Extracted material:
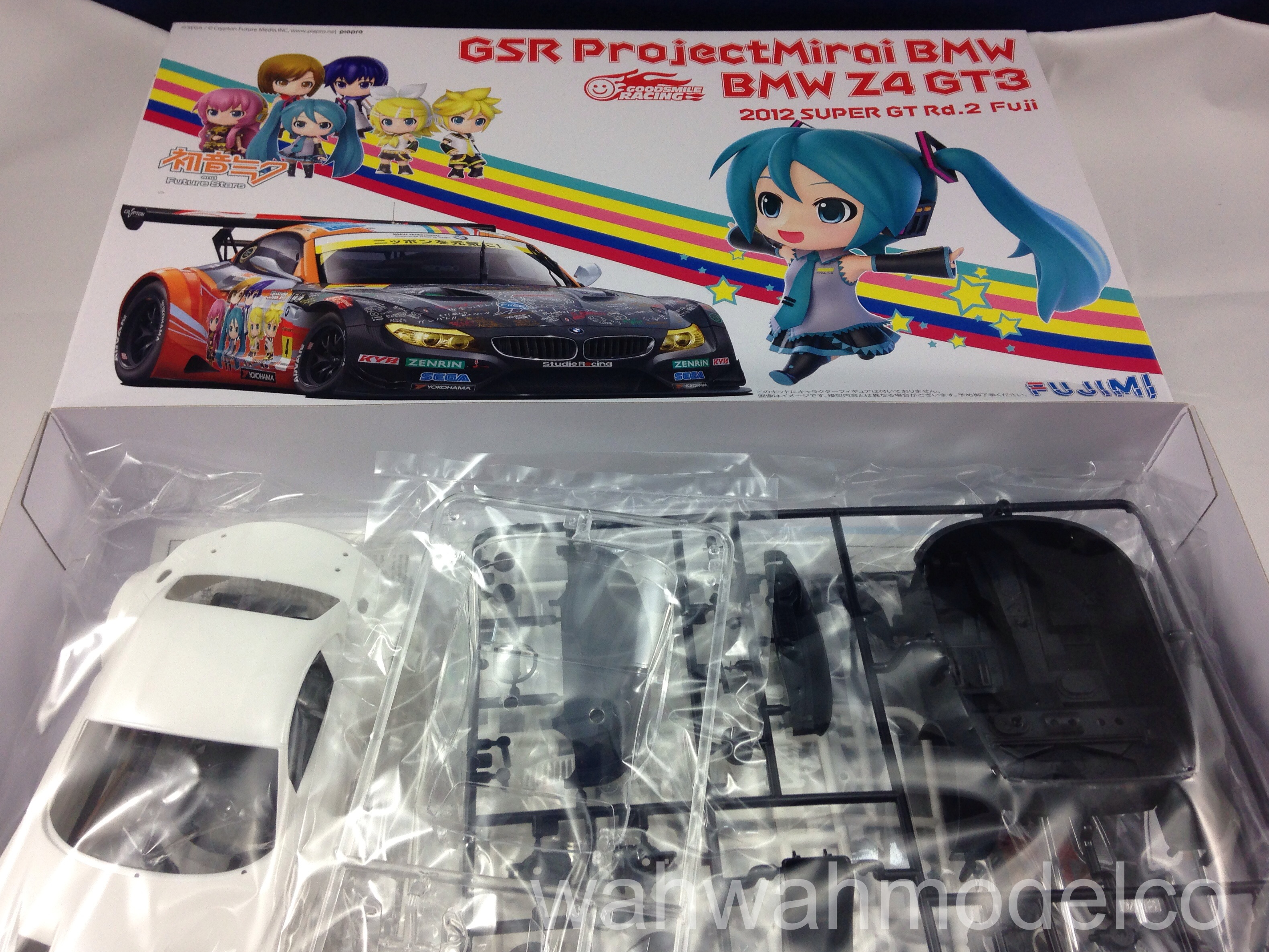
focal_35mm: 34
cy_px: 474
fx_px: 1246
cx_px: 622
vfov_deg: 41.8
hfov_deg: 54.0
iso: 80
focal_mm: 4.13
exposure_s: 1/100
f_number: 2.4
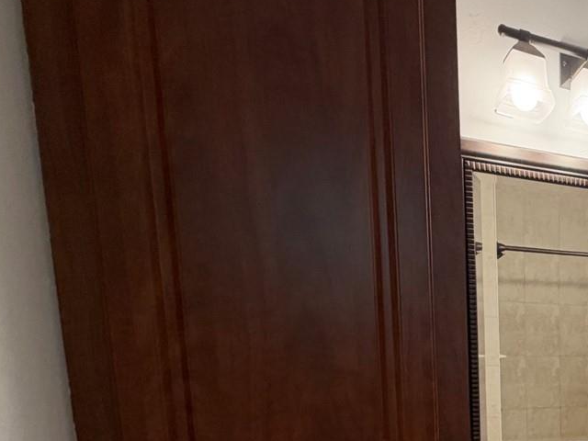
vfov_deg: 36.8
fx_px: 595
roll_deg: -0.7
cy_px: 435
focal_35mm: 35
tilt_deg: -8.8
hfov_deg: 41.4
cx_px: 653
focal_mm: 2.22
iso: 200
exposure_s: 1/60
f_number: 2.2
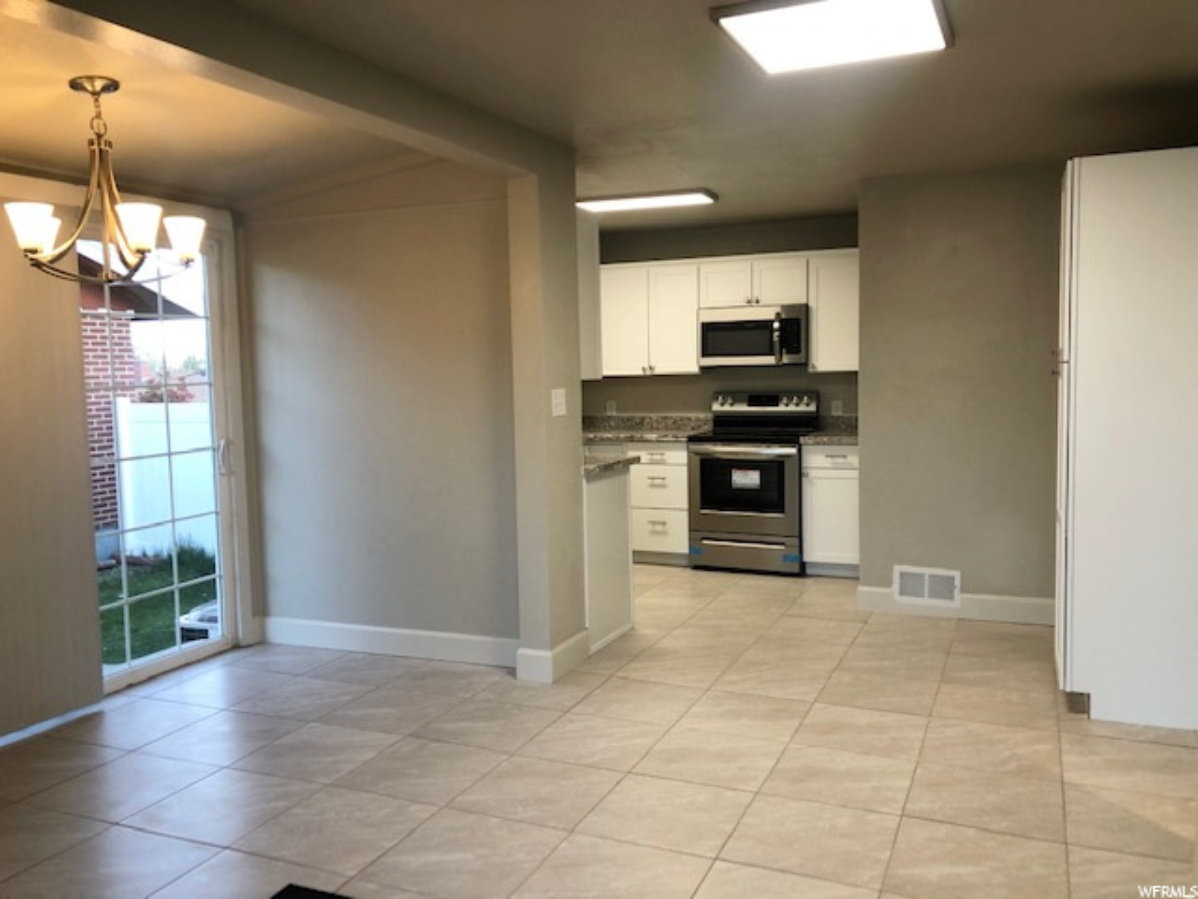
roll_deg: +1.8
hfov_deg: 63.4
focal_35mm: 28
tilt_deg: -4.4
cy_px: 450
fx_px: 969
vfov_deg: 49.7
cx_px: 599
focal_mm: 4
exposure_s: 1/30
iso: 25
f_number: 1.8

...

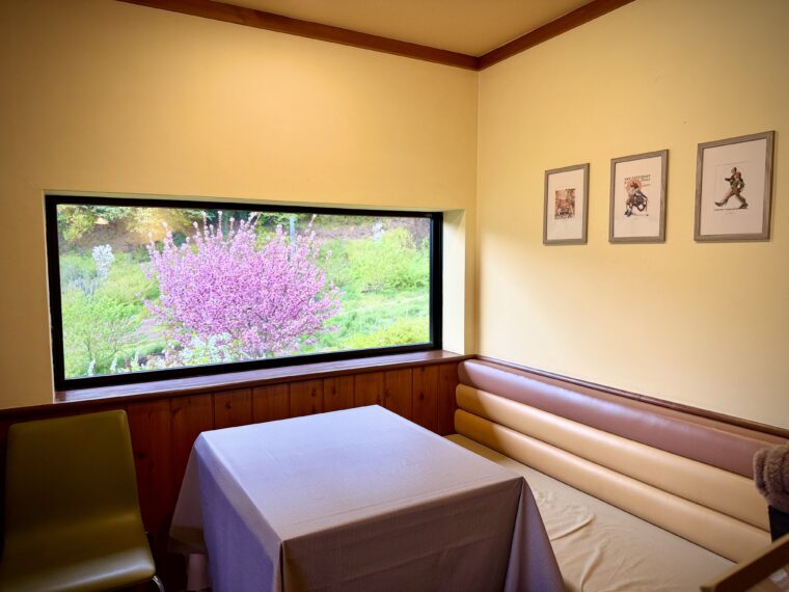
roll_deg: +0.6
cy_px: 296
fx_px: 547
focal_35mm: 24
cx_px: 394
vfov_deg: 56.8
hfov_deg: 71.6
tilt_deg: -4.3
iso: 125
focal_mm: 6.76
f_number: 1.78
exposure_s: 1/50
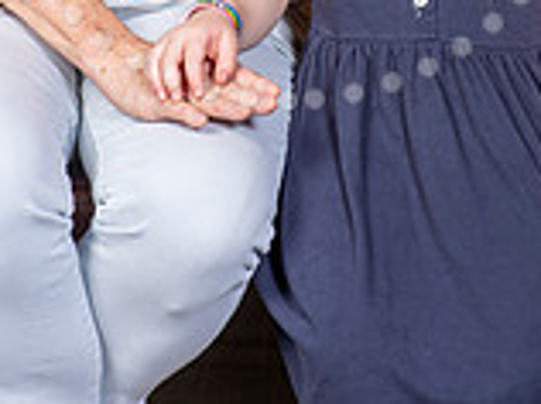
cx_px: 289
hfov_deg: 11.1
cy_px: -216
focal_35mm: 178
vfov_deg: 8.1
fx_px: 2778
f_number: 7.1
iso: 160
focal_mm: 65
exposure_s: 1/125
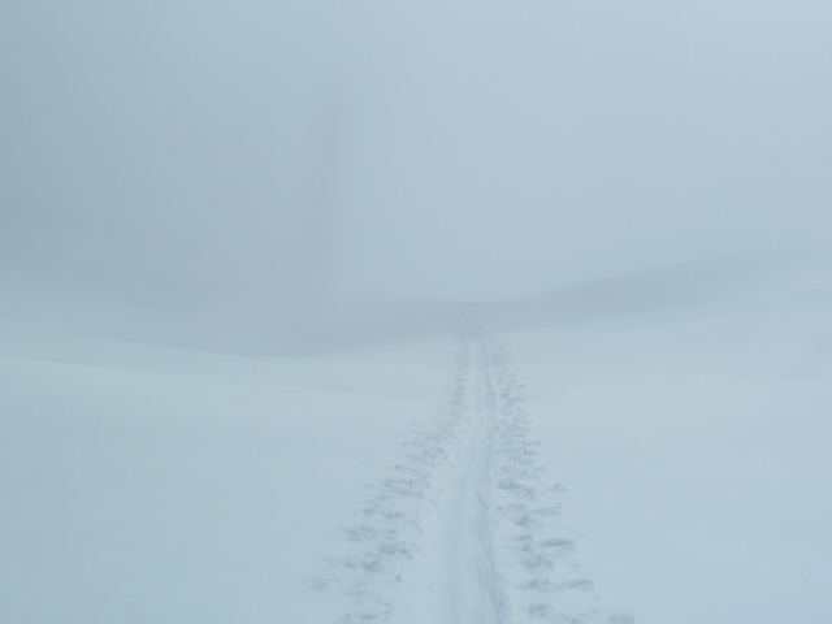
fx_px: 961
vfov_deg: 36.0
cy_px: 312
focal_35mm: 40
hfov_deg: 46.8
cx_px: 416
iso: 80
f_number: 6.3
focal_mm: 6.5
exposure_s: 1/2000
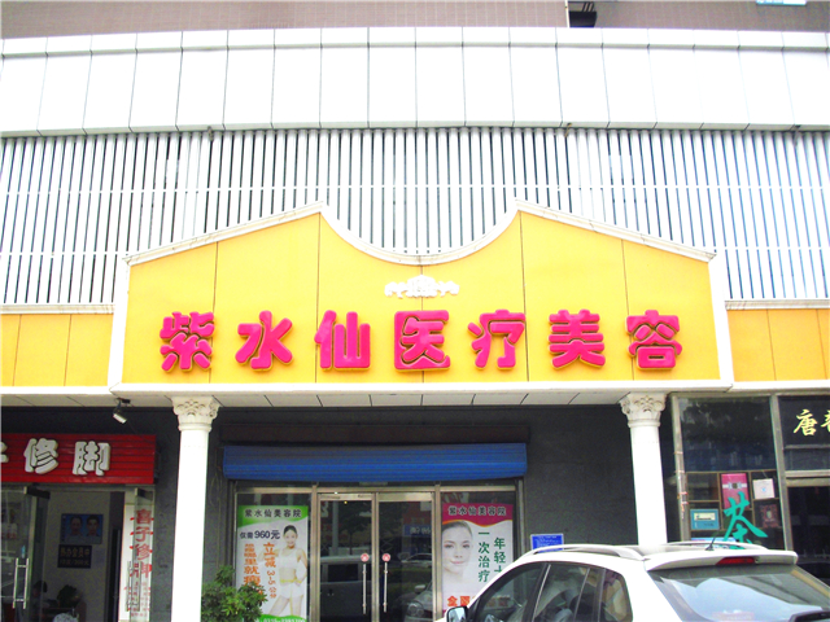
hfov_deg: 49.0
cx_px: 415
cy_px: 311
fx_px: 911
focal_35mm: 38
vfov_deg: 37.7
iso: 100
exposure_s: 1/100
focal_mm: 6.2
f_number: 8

* * *

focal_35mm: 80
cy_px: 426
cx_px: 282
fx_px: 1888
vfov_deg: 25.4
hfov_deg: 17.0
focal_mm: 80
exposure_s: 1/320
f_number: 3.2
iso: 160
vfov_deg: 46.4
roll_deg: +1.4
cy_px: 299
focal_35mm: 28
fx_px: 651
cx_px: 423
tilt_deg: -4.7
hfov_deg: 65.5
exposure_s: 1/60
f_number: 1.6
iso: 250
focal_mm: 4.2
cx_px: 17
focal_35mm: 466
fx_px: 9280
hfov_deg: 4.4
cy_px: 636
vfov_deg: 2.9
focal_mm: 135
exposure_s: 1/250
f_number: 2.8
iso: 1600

Exercise directions: Copy nothing but the lines above that run from the one with "hfov_deg: 11.1" to the one with "f_number: 8", ends included; pictures stay out.

Answer box:
hfov_deg: 11.1
cy_px: -216
focal_35mm: 178
vfov_deg: 8.1
fx_px: 2778
f_number: 7.1
iso: 160
focal_mm: 65
exposure_s: 1/125
fx_px: 961
vfov_deg: 36.0
cy_px: 312
focal_35mm: 40
hfov_deg: 46.8
cx_px: 416
iso: 80
f_number: 6.3
focal_mm: 6.5
exposure_s: 1/2000
hfov_deg: 49.0
cx_px: 415
cy_px: 311
fx_px: 911
focal_35mm: 38
vfov_deg: 37.7
iso: 100
exposure_s: 1/100
focal_mm: 6.2
f_number: 8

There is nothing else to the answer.